Although I did spy them playing together..as in Angel partaking in play once..I dont think Angel saw me watching, because when she looked up and saw me, she got a "deer in the headlight" look..she is constantly trying to convince me how awful it is with Halo out there with her..


----------



## Mzyla (Apr 3, 2012)

Looks like she is going to be pretty handsome dog!
Yes, at 6 months they look neither grown up, neither puppies....my was pretty ugly at 6 months.
Now when he is 14 months old, it became a Polar Bear (some people not familiar with GP were asking me, what is that Polar Bear?)


----------



## gretchenann (Apr 4, 2012)

She is a beauty


----------



## Remuda1 (Apr 11, 2012)

They're both beautiful dogs. I wish I had had an older dog to start a pup out with, I think they do help to train the younger ones.  My two also usually will be one in with the flock and the other on a rise somewhere. Weird how they just do that. I'm getting a kick out of them right now with the shedding. They don't look like the same dogs that they were this past winter. Looks like they've both lost a ton of weight, lol  .


----------



## TexasShepherdess (Apr 12, 2012)

Halo has white patches on her..she may shed out white versus the apricot color she is now.. my pasture has dog and sheep hair all over the place. 

She got to experience watching her first sheep work..by my border collie..while Angel laid down in the catch pen and chewed on her bone..Halo was TERRIABLY upset..bark bark, yip yip..she finally calmed down, but was very stressed..I swear she thinks she is a sheep..


----------



## Stubbornhillfarm (Apr 12, 2012)

TexasShepherdess said:
			
		

> Halo has white patches on her..she may shed out white versus the apricot color she is now.. my pasture has dog and sheep hair all over the place.
> 
> She got to experience watching her first sheep work..by my border collie..while Angel laid down in the catch pen and chewed on her bone..Halo was TERRIABLY upset..bark bark, yip yip..she finally calmed down, but was very stressed..I swear she thinks she is a sheep..

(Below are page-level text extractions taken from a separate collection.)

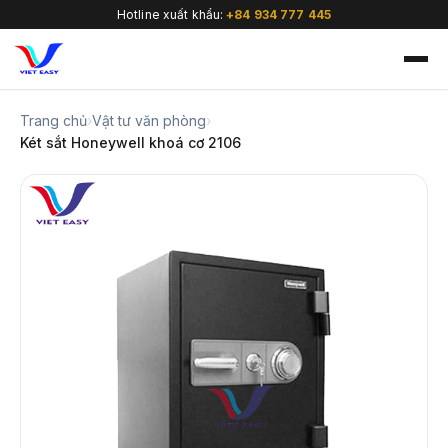
Hotline xuất khẩu:
+84 934 777 445
Trang chủ
›
Vật tư văn phòng
›
Két sắt Honeywell khoá cơ 2106
🇻🇳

I suppose that would be a bit confussing and stressful for a LGD to watch a herding dog do its work.  Making noise, directing the sheep,etc.  What a great set up to have two different dogs doing two different jobs and each respecting the other in their roles.


----------



## TexasShepherdess (Apr 13, 2012)

yes..and Halo, being younger, I think is alittle more "keen" on her job then Angel..or Angel understands her job better perhaps? (if Sarah, me, is in with the sheep, its OK)

I am sure it will get easier as we do it more.


----------